That difference almost always comes from cam-gear phasing, guide height, or a mismatch in head or block geometry.
Head and gasket geometry
Trick Flow heads sit the cam a little higher than stock Romeo heads, and any decking or gasket thickness difference changes the chain span slightly.
Even ten thousandths of an inch can create noticeable slack with the tensioners locked.
If one head or the block was surfaced more, that’s often enough to make one chain seem short and the other long.
Adjustable cam gears
Aftermarket Fidanza adjustable gears are known to have dowel slots that don’t line up perfectly with OEM specs.
If one gear is clocked even a degree off, you’ll see one chain pulled tight and the other hanging loose.
Also check that the dowel pins are fully seated — they can hang up on paint or burrs and throw off phasing.

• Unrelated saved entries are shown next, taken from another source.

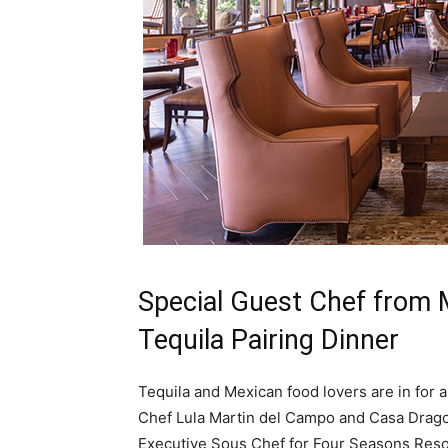
Special Guest Chef from 
Tequila Pairing Dinner
Tequila and Mexican food lovers are in for a
Chef Lula Martin del Campo and Casa Dragon
Executive Sous Chef for Four Seasons Resor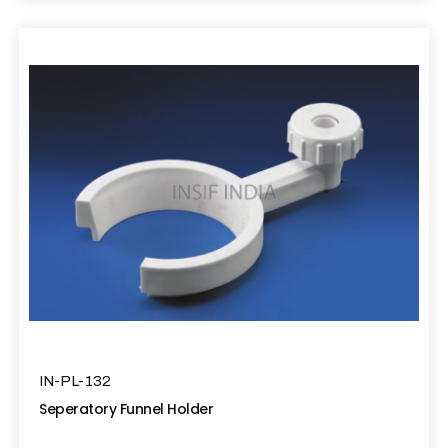
IN-PL-132
Seperatory Funnel Holder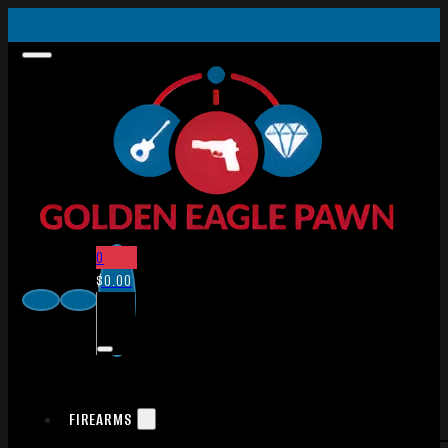
0
$
0.00
FIREARMS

Camshaft base circle and grind differences
Reground Modular Head Shop cams can have smaller base circles, which changes how the chain loads before oil pressure builds.
It’s not uncommon for one cam to preload the chain differently if its grind differs slightly between banks.
That’s magnified when you lock the tensioners and take oil pressure out of the equation.
Guide standoff height
Inspect the MMR guides to be sure each lower post is fully seated and the upper bolt boss hasn’t bottomed out.
If a guide sits even a millimeter proud, it shortens that side’s chain path and tightens the opposite bank.
That one shows up a lot when aftermarket guide kits are mixed with factory dowels.
Verification steps
Before releasing the tensioners, verify true TDC with a dial indicator on cylinder one — don’t trust the balancer mark.
Lock the crank, install the primary chain only, and confirm that slack sits on the tensioner side of each chain.
If the right side is loose and the left side tight before releasing, your cam gears are probably clocked unevenly.
Pull the tensioners and guides, release the cams, and lay the chains side-by-side to confirm identical length.
Rotate the cams slightly toward each other — if the slack evens out, that confirms gear indexing or dowel misalignment.
Measure the distance between cam centerlines across both heads to see if one head was surfaced more than the other.
Common fixes
Builders often:
• Re-index one Fidanza gear by a single tooth to equalize preload (then re-degree both cams).
• Temporarily swap in OEM gears to check whether the issue is gear machining vs. engine geometry.
• Shim a guide or change gasket thickness to equalize chain span once degreeing confirms both cams are correct.
Bottom line
On a hybrid build like yours, this isn’t a bad tensioner.
It’s almost always cam-gear indexing or head/block height variance upsetting chain preload.
Once both cams are properly degreed and the tensioners are released, oil pressure should balance the system.
If it still doesn’t, one of your adjustable gears isn’t sitting at a true zero reference.